Trust, Truth and You

Bookmark and Share By Mike Gutierrez, Senior Account Supervisor

In January 2012, Edelman released the global findings from the 2012 Edelman Trust Barometer – the 12th year of the firm’s annual trust and credibility survey. As we heard, the 2012 Edelman Trust Barometer shows an overall decline in trust globally, with steep declines in the levels of trust in government and business. Government is now the least trusted institution–trailing business, media, and NGOs. Business experienced fewer and generally less severe declines in trust, but has its own hurdles to clear – notably that CEO credibility declined 38 percent, its biggest drop in Barometer history.

A 38 percent decline in CEO credibility is very interesting. It causes corporate communicators to rethink how they use their CEO’s. Often, CEO’s are saved for big announcements that positively impact a large portion of their customers. Crisis of varying degrees are generally handled by the communications staff working with operations. But with a 38 percent decline, the data suggests considering a technical expert to explain the facts to media about a given crisis. Erasing the effects of a 38 percent decline and moving the trust curve up will take consistency over time. How will that trust be regained? What can corporate communicators do during a crisis to influence tight-lipped executives to open up with the media? How should media conversations play out during a crisis to increase likelihood of a positive message making the story, effectively neutralizing an otherwise negative story?

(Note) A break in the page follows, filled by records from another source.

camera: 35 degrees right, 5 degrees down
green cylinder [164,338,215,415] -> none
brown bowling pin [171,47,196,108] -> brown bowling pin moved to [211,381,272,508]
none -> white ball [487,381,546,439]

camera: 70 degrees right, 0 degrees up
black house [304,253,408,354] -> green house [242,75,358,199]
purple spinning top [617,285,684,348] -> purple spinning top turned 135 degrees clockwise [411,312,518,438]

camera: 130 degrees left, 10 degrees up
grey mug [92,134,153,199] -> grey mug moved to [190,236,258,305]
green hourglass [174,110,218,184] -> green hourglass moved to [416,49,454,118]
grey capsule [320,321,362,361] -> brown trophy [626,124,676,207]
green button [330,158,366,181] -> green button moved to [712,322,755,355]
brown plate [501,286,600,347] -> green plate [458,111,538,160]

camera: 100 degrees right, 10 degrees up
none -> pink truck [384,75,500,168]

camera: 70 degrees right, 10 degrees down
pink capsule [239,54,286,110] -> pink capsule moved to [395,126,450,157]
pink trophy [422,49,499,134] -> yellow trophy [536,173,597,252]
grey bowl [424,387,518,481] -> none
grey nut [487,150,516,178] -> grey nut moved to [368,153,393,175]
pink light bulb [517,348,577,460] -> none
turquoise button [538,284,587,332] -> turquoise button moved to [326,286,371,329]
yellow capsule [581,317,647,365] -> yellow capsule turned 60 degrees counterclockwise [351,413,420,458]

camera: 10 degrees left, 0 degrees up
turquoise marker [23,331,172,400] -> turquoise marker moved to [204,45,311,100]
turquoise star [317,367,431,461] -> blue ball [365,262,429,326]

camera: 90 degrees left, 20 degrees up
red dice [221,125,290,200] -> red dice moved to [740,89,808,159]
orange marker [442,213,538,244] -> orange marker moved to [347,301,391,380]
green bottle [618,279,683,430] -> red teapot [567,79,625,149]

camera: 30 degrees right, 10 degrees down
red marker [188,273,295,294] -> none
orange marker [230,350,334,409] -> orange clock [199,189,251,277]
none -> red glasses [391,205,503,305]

Here are some suggestions:

  1. Lead with the truth. Telling a reporter upfront on background exactly what has happened, and admitting fault buys immediate credibility. Usually, a reporter will sense the transparency. That transparency will pave the way for the rest of the conversation, which should focus on what the company is doing to fix the situation.
  2. Focus on the customer. It’s all about the customer. Corporate communicators should realize that the customer experience is what keeps executives up at night. After the fact-finding process, if it’s determined the company is in the wrong, influencing operations executives to apologize publicly is challenging. Often, executives don’t immediately see the business value in apologizing. As communicators, we can’t expect them to intuitively “get it”. They’re not engineered like we are. They need to be led down a path whose end has a company’s most important stakeholder in mind (the customer) by plainly explaining to them that apologizing upfront publicly, telling the media what happened, and offering a solution, will help build trust with customers. When executives are influenced to view a crisis as an opportunity to communicate with customers, and that media are simply the vehicle to carry their message, the decks are stacked in your favor that they will approve moving forward with a statement.
  3. Words matter. Once a company has approved moving forward with a statement, realize that words matter. They will live in the online space forever. Striking the balance between being factual, concise, sympathetic, when the pressure is on is hard. Avoid words like “apparently” “as we understand it” “to our knowledge”. Reporters want to know what you know, not what you think might have “apparently” happened. And, executives want facts too, so that the same situation won’t happen again operationally. Using words like “apparently” usually will not comfort detail-oriented executives. When armed with the truth, it really will set you free.
In the end, telling the truth, consistently over time, will place CEO’s on a positive curve back to Trust!